For what it's worth, I use both spacewiz's and i960's solutions:

- postgresql with heavily indexed tables
- sql for simple, frequently used queries
- suck all the data into Perl when I need to perform computational intensive calculations. s/Perl/R|Python|C|C#/ depending on your preferences....

Use the solution that's best for the task. Multiple solutions for multiple tasks, if need be. Pragmatic people are not zealots... They prefer to get shit done instead of preaching their gospel is the one true religion....

R1234 · Aug 8, 2015

globalarbtrader said:
So you don't know R right now, but are thinking about learning? My two cents worth is I wouldn't use R for this kind of application, and I'd spend my time learning something else.

Although in theory there is no issue, I've found there are problems with the way R allocates and then doesn't free up memory, particularly when running over loops. You need to write your code very carefully to avoid this kind of problem. As a relative novice you'll potentially waste a lot of time learning how to do this.
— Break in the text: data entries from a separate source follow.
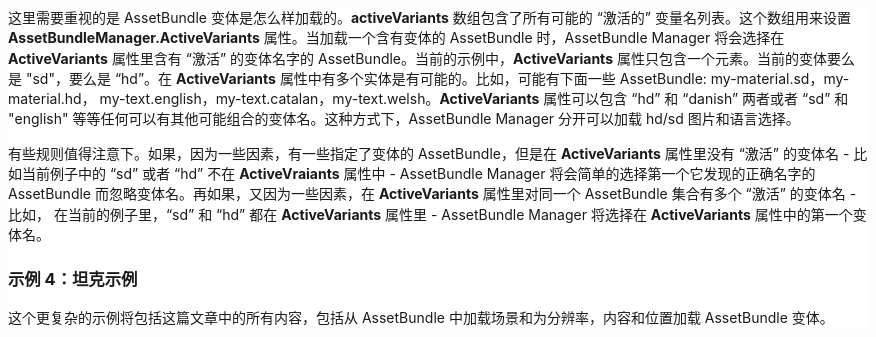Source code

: <div style='display:none'>
What is important to note here is how AssetBundle Variants are loaded. The array activeVariants contains a list of all of the possible Variant Names that are “active”. This array is used to set the AssetBundleManager.ActiveVariants property. When loading an AssetBundle that has a variant, the AssetBundle Manager will choose the AssetBundles that have “active” Variant Names in the ActiveVariants property. In the current example the ActiveVariants property contains only one element; the Active Variant is either “sd” or “hd”. It is possible to have multiple entries in the ActiveVariants property. For example there could be the following AssetBundles: my-material.sd, my-material.hd, my-text.english, my-text.danish, my-text.catalan, my-text.welsh. The ActiveVariants property could contain both “hd” and “danish”, or “sd” and “english” and so on for any of the other possible combinations of these Variant Names. This way, the AssetBundle Manager can load hd/sd images and the language choices separate from each other.
</div>

这里需要重视的是 AssetBundle 变体是怎么样加载的。**activeVariants** 数组包含了所有可能的 “激活的” 变量名列表。这个数组用来设置 **AssetBundleManager.ActiveVariants** 属性。当加载一个含有变体的 AssetBundle 时，AssetBundle Manager 将会选择在 **ActiveVariants** 属性里含有 “激活” 的变体名字的 AssetBundle。当前的示例中，**ActiveVariants** 属性只包含一个元素。当前的变体要么是 "sd"，要么是 “hd”。在 **ActiveVariants** 属性中有多个实体是有可能的。比如，可能有下面一些 AssetBundle: my-material.sd，my-material.hd， my-text.english，my-text.catalan，my-text.welsh。**ActiveVariants** 属性可以包含 “hd” 和 “danish” 两者或者 “sd” 和 "english" 等等任何可以有其他可能组合的变体名。这种方式下，AssetBundle Manager 分开可以加载 hd/sd 图片和语言选择。

<div style='display:none'>
There are some rules to this that are worth noting. If, for some reason, there are AssetBundles that have Variants assigned, but no Active Variant Name is set in the ActiveVariants property- for example neither “sd” nor “hd” are in the ActiveVariants property for the current example - the AssetBundle Manager will simply use the first AssetBundle it finds with the correct AssetBundle Name, ignoring the Variant Name. If, for some reason, there are multiple Active Variant Names in the ActiveVariants property for the same set of AssetBundles - for example, both “sd” and “hd” are in the ActiveVariants property for the current example - the AssetBundle Manager will choose the AssetBundle Variant whose Variant Name comes first in the ActiveVariants property.
</div>

有些规则值得注意下。如果，因为一些因素，有一些指定了变体的 AssetBundle，但是在 **ActiveVariants** 属性里没有 “激活” 的变体名 - 比如当前例子中的 “sd” 或者 “hd” 不在 **ActiveVraiants** 属性中 - AssetBundle Manager 将会简单的选择第一个它发现的正确名字的 AssetBundle 而忽略变体名。再如果，又因为一些因素，在 **ActiveVariants** 属性里对同一个 AssetBundle 集合有多个 “激活” 的变体名 - 比如， 在当前的例子里，“sd” 和 “hd” 都在 **ActiveVariants** 属性里 - AssetBundle Manager 将选择在 **ActiveVariants** 属性中的第一个变体名。

<div style='display:none'>
###EXAMPLE 4: TANKS EXAMPLE

This more complex example will sum up everything in this article, including loading a scene from an AssetBundle and loading AssetBundle Variants for resolution, content and localization.
</div>

### 示例 4：坦克示例

这个更复杂的示例将包括这篇文章中的所有内容，包括从 AssetBundle 中加载场景和为分辨率，内容和位置加载 AssetBundle 变体。

<div style='display:none'>
* Make sure Simulation Mode is disabled by using the menu item “Assets/AssetBundles/Simulation Mode”.
* Make sure the Local AssetBundle Server is enabled by using the menu item “Assets/AssetBundles/Local AssetBundle Server”.
* Open the scene “AssetBundleSample/Scenes/TanksLoader”.
* Note that the scene is essentially empty and only contains only the “Loader” GameObject.
* Enter Playmode.
* Select one choice for resolution, style and language.
* Note that the assets loaded are the options chosen in the UI.
* Note that if none of the choices are explicitly chosen, the AssetBundleManager will choose one automatically (as per the rules above) and print a warning in the console.
</div>

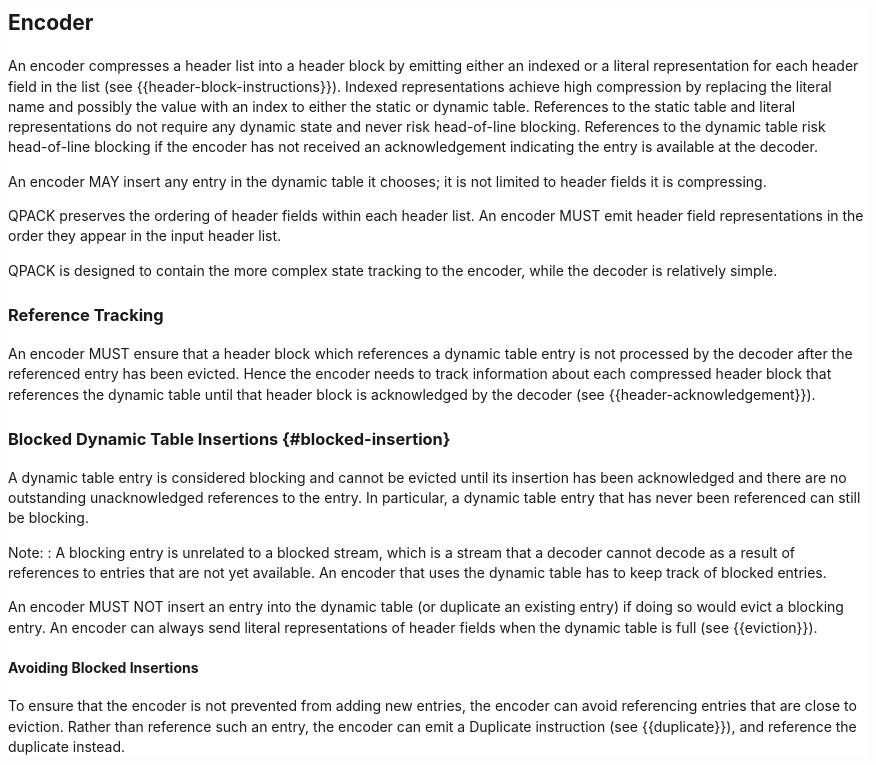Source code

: ## Encoder

An encoder compresses a header list into a header block by emitting either an
indexed or a literal representation for each header field in the list (see
{{header-block-instructions}}).  Indexed representations achieve high
compression by replacing the literal name and possibly the value with an index
to either the static or dynamic table.  References to the static table and
literal representations do not require any dynamic state and never risk
head-of-line blocking.  References to the dynamic table risk head-of-line
blocking if the encoder has not received an acknowledgement indicating the entry
is available at the decoder.

An encoder MAY insert any entry in the dynamic table it chooses; it is not
limited to header fields it is compressing.

QPACK preserves the ordering of header fields within each header list.  An
encoder MUST emit header field representations in the order they appear in the
input header list.

QPACK is designed to contain the more complex state tracking to the encoder,
while the decoder is relatively simple.

### Reference Tracking

An encoder MUST ensure that a header block which references a dynamic table
entry is not processed by the decoder after the referenced entry has been
evicted.  Hence the encoder needs to track information about each compressed
header block that references the dynamic table until that header block is
acknowledged by the decoder (see {{header-acknowledgement}}).

### Blocked Dynamic Table Insertions {#blocked-insertion}

A dynamic table entry is considered blocking and cannot be evicted until its
insertion has been acknowledged and there are no outstanding unacknowledged
references to the entry.  In particular, a dynamic table entry that has never
been referenced can still be blocking.

Note:
: A blocking entry is unrelated to a blocked stream, which is a stream that a
  decoder cannot decode as a result of references to entries that are not yet
  available.  An encoder that uses the dynamic table has to keep track of
  blocked entries.

An encoder MUST NOT insert an entry into the dynamic table (or duplicate an
existing entry) if doing so would evict a blocking entry.  An encoder can always
send literal representations of header fields when the dynamic table is full
(see {{eviction}}).

#### Avoiding Blocked Insertions

To ensure that the encoder is not prevented from adding new entries, the encoder
can avoid referencing entries that are close to eviction.  Rather than
reference such an entry, the encoder can emit a Duplicate instruction (see
{{duplicate}}), and reference the duplicate instead.
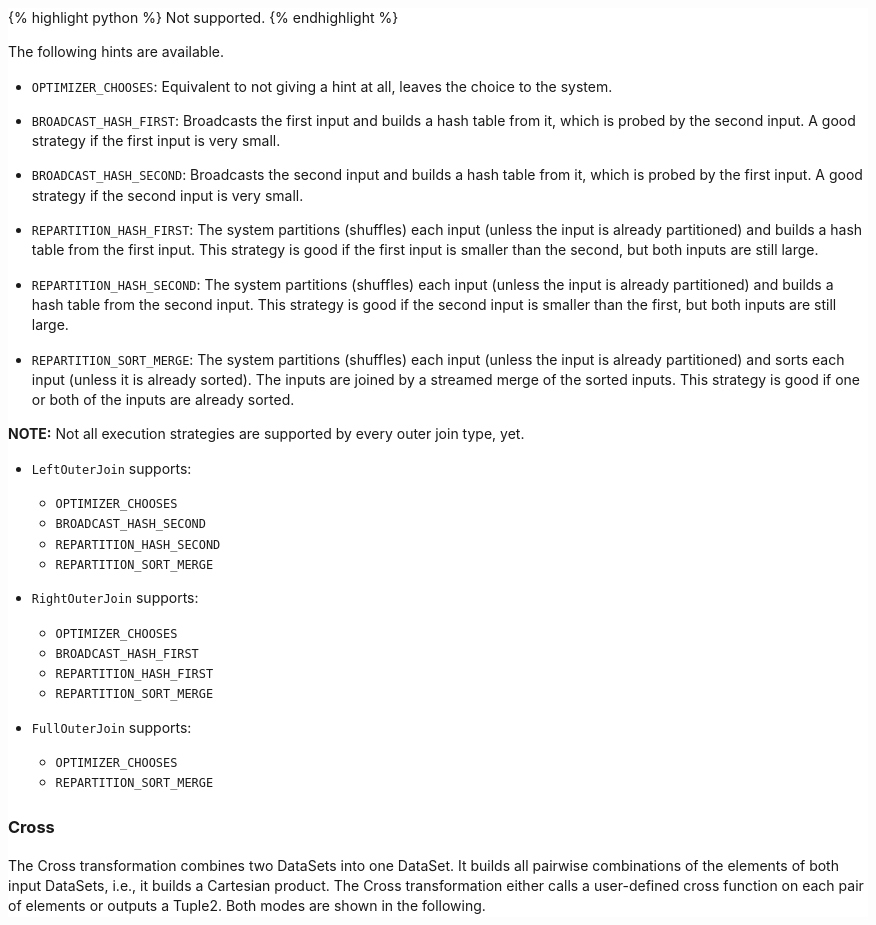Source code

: </div>
<div data-lang="python" markdown="1">

{% highlight python %}
Not supported.
{% endhighlight %}

</div>
</div>

The following hints are available.

* `OPTIMIZER_CHOOSES`: Equivalent to not giving a hint at all, leaves the choice to the system.

* `BROADCAST_HASH_FIRST`: Broadcasts the first input and builds a hash table from it, which is
  probed by the second input. A good strategy if the first input is very small.

* `BROADCAST_HASH_SECOND`: Broadcasts the second input and builds a hash table from it, which is
  probed by the first input. A good strategy if the second input is very small.

* `REPARTITION_HASH_FIRST`: The system partitions (shuffles) each input (unless the input is already
  partitioned) and builds a hash table from the first input. This strategy is good if the first
  input is smaller than the second, but both inputs are still large.

* `REPARTITION_HASH_SECOND`: The system partitions (shuffles) each input (unless the input is already
  partitioned) and builds a hash table from the second input. This strategy is good if the second
  input is smaller than the first, but both inputs are still large.

* `REPARTITION_SORT_MERGE`: The system partitions (shuffles) each input (unless the input is already
  partitioned) and sorts each input (unless it is already sorted). The inputs are joined by
  a streamed merge of the sorted inputs. This strategy is good if one or both of the inputs are
  already sorted.

**NOTE:** Not all execution strategies are supported by every outer join type, yet.

* `LeftOuterJoin` supports:
  * `OPTIMIZER_CHOOSES`
  * `BROADCAST_HASH_SECOND`
  * `REPARTITION_HASH_SECOND`
  * `REPARTITION_SORT_MERGE`

* `RightOuterJoin` supports:
  * `OPTIMIZER_CHOOSES`
  * `BROADCAST_HASH_FIRST`
  * `REPARTITION_HASH_FIRST`
  * `REPARTITION_SORT_MERGE`

* `FullOuterJoin` supports:
  * `OPTIMIZER_CHOOSES`
  * `REPARTITION_SORT_MERGE`


### Cross

The Cross transformation combines two DataSets into one DataSet. It builds all pairwise combinations of the elements of both input DataSets, i.e., it builds a Cartesian product.
The Cross transformation either calls a user-defined cross function on each pair of elements or outputs a Tuple2. Both modes are shown in the following.
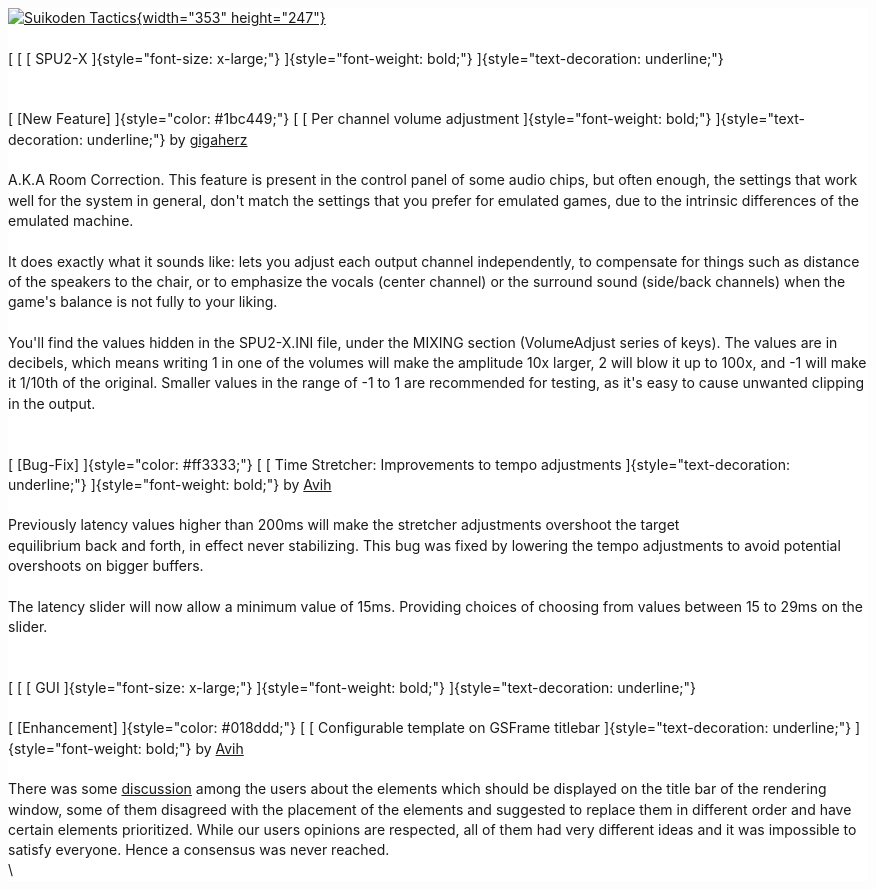 [![Suikoden
Tactics](/images/stories/frontend/1-4-0-rel/suikodentacticshardwaredepthon_s.png "Suikoden Tactics"){width="353"
height="247"}](/images/stories/frontend/1-4-0-rel/suikodentacticshardwaredepthon.png)\
\
[ [ [ SPU2-X ]{style="font-size: x-large;"}
]{style="font-weight: bold;"} ]{style="text-decoration: underline;"}\
\
\
[ \[New Feature\] ]{style="color: #1bc449;"} [ [ Per channel volume
adjustment ]{style="font-weight: bold;"}
]{style="text-decoration: underline;"} by
[gigaherz](https://github.com/gigaherz)\
\
A.K.A Room Correction. This feature is present in the control panel of
some audio chips, but often enough, the settings that work well for the
system in general, don\'t match the settings that you prefer for
emulated games, due to the intrinsic differences of the emulated
machine.\
\
It does exactly what it sounds like: lets you adjust each output channel
independently, to compensate for things such as distance of the speakers
to the chair, or to emphasize the vocals (center channel) or the
surround sound (side/back channels) when the game\'s balance is not
fully to your liking.\
\
You\'ll find the values hidden in the SPU2-X.INI file, under the MIXING
section (VolumeAdjust series of keys). The values are in decibels, which
means writing 1 in one of the volumes will make the amplitude 10x
larger, 2 will blow it up to 100x, and -1 will make it 1/10th of the
original. Smaller values in the range of -1 to 1 are recommended for
testing, as it\'s easy to cause unwanted clipping in the output.\
\
\
[ \[Bug-Fix\] ]{style="color: #ff3333;"} [ [ Time Stretcher:
Improvements to tempo adjustments ]{style="text-decoration: underline;"}
]{style="font-weight: bold;"} by [Avih](https://github.com/avih)\
\
Previously latency values higher than 200ms will make the stretcher
adjustments overshoot the target\
equilibrium back and forth, in effect never stabilizing. This bug was
fixed by lowering the tempo adjustments to avoid potential overshoots on
bigger buffers.\
\
The latency slider will now allow a minimum value of 15ms. Providing
choices of choosing from values between 15 to 29ms on the slider.\
\
\
[ [ [ GUI ]{style="font-size: x-large;"} ]{style="font-weight: bold;"}
]{style="text-decoration: underline;"}\
\
[ \[Enhancement\] ]{style="color: #018ddd;"} [ [ Configurable template
on GSFrame titlebar ]{style="text-decoration: underline;"}
]{style="font-weight: bold;"} by [Avih](https://github.com/avih)\
\
There was some
[discussion](https://github.com/PCSX2/pcsx2/commit/abdb8266b66db9d8bb2be7284cc216d6fa004714)
among the users about the elements which should be displayed on the
title bar of the rendering window, some of them disagreed with the
placement of the elements and suggested to replace them in different
order and have certain elements prioritized. While our users opinions
are respected, all of them had very different ideas and it was
impossible to satisfy everyone. Hence a consensus was never reached.\
\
Where I used to work both Matlab and python were used successfully in the implementation of exactly the kind of system you have. I have a well known preference for Python so I won't trot out the pros and cons once again. Other languages are of course available.

I'd personally use a simple database for storage rather than say flat files, although as others have said this is more for robustness than to get more memory back.

One more thing; backtesting this beast could be done very easily as a parallel process (since todays CS ranking has no bearing on tommorrows). I guess in a world where most people have multiple cores on one machine some paralleisation would be done by the interpreter or complier (I'm not an expert on this) but you still have to write your code in such a way to make it possible (eg list comprehensions in python, or the equivalent). Alternatively we used to run stuff on a big cluster where we had to make the parallel stuff explicit (using something like http://www.parallelpython.com/).

Another option could be using something like https://www.quantconnect.com/ (no connection, never used it, but looks interesting) to get parallel computing power.

GAT

I just read your post and thought maybe you had read my mind! I hired an R programmer last week to write me the program. He will be using parallel processing in his code.

volpunter · Aug 8, 2015

That was your most valuable takeaway from the past 3 pages? Confused (but happy you got your answer you were seeking)

R1234 said:
I just read your post and thought maybe you had read my mind! I hired an R programmer last week to write me the program. He will be using parallel processing in his code.

i960 · Aug 8, 2015

Multithreaded code will potentially make things faster but you should be telling said programmer to change the algorithm - that's where the real optimization is. Then again I don't totally know what the entire problem space is you're trying to solve. It could be other things unrelated to sorting.